Taiwan stocks fell 1.46 percent on Monday to a one-week closing low, with Hon Hai Precision and other exporters lower, as cautious comments from Chinese Premier Wen Jiabao about the world economy hurt investor sentiment. Wen said on Sunday that there was a chance the world economy may slip back into recession.
The comments sent other Asian markets lower, with the MSCI index of Asian shares outside Japan down 1 percent. Hong Kong shares fell 1 percent and Korean shares lost 0.8 percent. "Wen is worried for countries surrounding China," said Andrew Deng, assistant vice president of the international financial division at Taiwan International Securities Corp. "Investor interest is weak, and there's a cautious sentiment, which will continue." The main TAIEX ended down 113.41 points at 7,634.92. Foreign investors had bought T$59 billion worth of Taiwan shares this month as of Friday after being net sellers in February.

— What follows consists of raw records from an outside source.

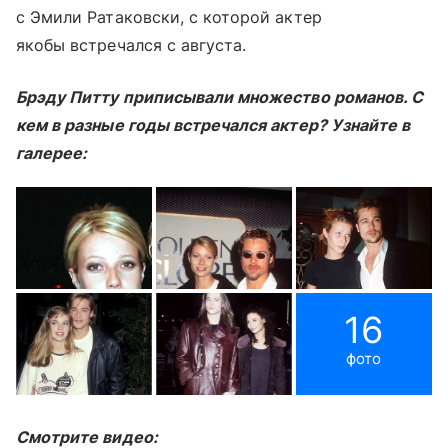
с Эмили Ратаковски, с которой актер
якобы встречался с августа.
Брэду Питту приписывали множество романов. С
кем в разные годы встречался актер? Узнайте в
галерее:
16
фото
Смотрите видео: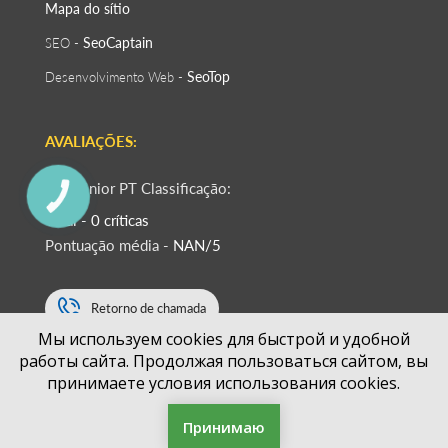
Mapa do sítio
SeoСaptain
SEO -
SeoTop
Desenvolvimento Web -
AVALIAÇÕES:
RaizSénior PT Classificação:
КНОПКА
ЗВ'ЯЗКУ
Total - 0 críticas
Pontuação média -
NAN/5
Retorno de chamada
Мы используем cookies для быстрой и удобной
работы сайта. Продолжая пользоваться сайтом, вы
+351
принимаете условия использования cookies.
Принимаю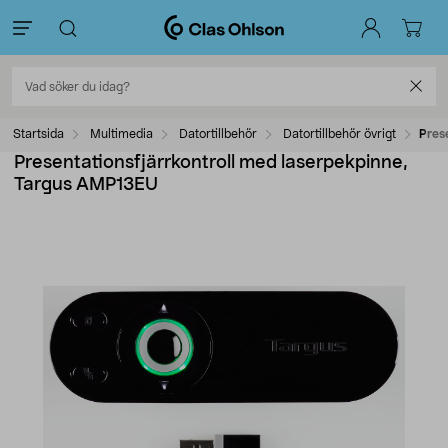
Startsida
Multimedia
Datortillbehör
Datortillbehör övrigt
Pres
Presentationsfjärrkontroll med laserpekpinne,
Targus AMP13EU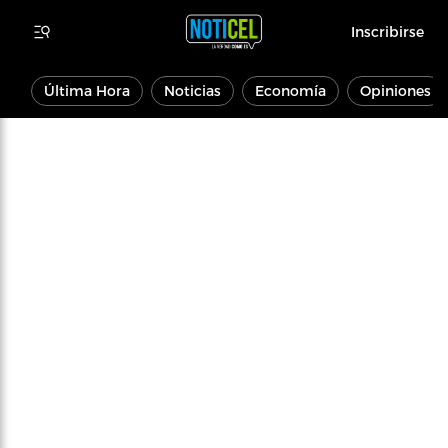
Inscribirse
Última Hora
Noticias
Economía
Opiniones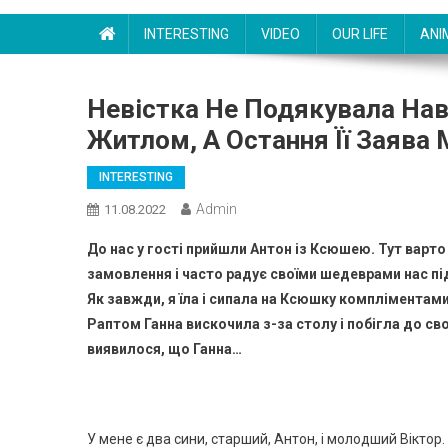
INTERESTING
VIDEO
OUR LIFE
ANI
Невістка Не Подякувала Наві
Житлом, А Остання Її Заява 
INTERESTING
Admin
11.08.2022
До нас у гості прийшли Антон із Ксюшею. Тут варто
замовлення і часто радує своїми шедеврами нас під 
Як завжди, я їла і сипала на Ксюшку компліментами. 
Раптом Ганна вискочила з-за столу і побігла до св
виявилося, що Ганна…
У мене є два сини, старший, Антон, і молодший Віктор. 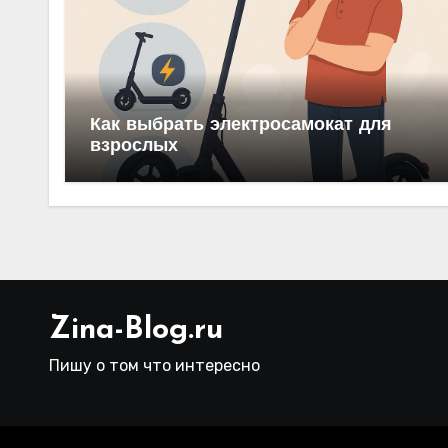
Как выбрать электросамокат для
взрослых
Zina-Blog.ru
Пишу о том что интересно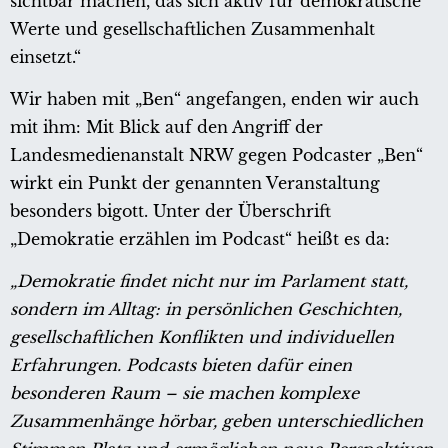
sichtbar machen, das sich aktiv für demokratische
Werte und gesellschaftlichen Zusammenhalt
einsetzt.“
Wir haben mit „Ben“ angefangen, enden wir auch
mit ihm: Mit Blick auf den Angriff der
Landesmedienanstalt NRW gegen Podcaster „Ben“
wirkt ein Punkt der genannten Veranstaltung
besonders bigott. Unter der Überschrift
„Demokratie erzählen im Podcast“ heißt es da:
„Demokratie findet nicht nur im Parlament statt,
sondern im Alltag: in persönlichen Geschichten,
gesellschaftlichen Konflikten und individuellen
Erfahrungen. Podcasts bieten dafür einen
besonderen Raum – sie machen komplexe
Zusammenhänge hörbar, geben unterschiedlichen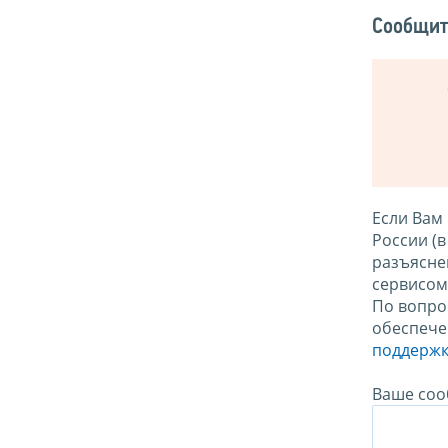
Сообщит
Если Вам
России (
разъясне
сервисо
По вопро
обеспече
поддержк
Ваше соо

"A few factors that pushed Taiwan shares lower today: Chinese stocks's further fall and technical selling pressure growing at the 7,800 point level," said John Chiu, a vice president of Fuh Hwa Securities Investment Trust. He expected limited gains in the benchmark index in the short term unless Chinese stocks stage a significant rally.
The electronics sub-index fell 1.6 percent. Hon Hai, Taiwan's top electronics maker and a supplier to Dell Inc and Apple Inc, was 2.55 percent lower. Mediatek, the world's No 2 cellphone chip designer, slipped 1.5 percent. Topping the most active lists by turnover and volume was Amtran Technology, which fell 1 percent after advancing 7 percent in the previous session. After the market closed on Friday, Amtran denied media reports that Hon Hai would buy a 40 percent stake in it.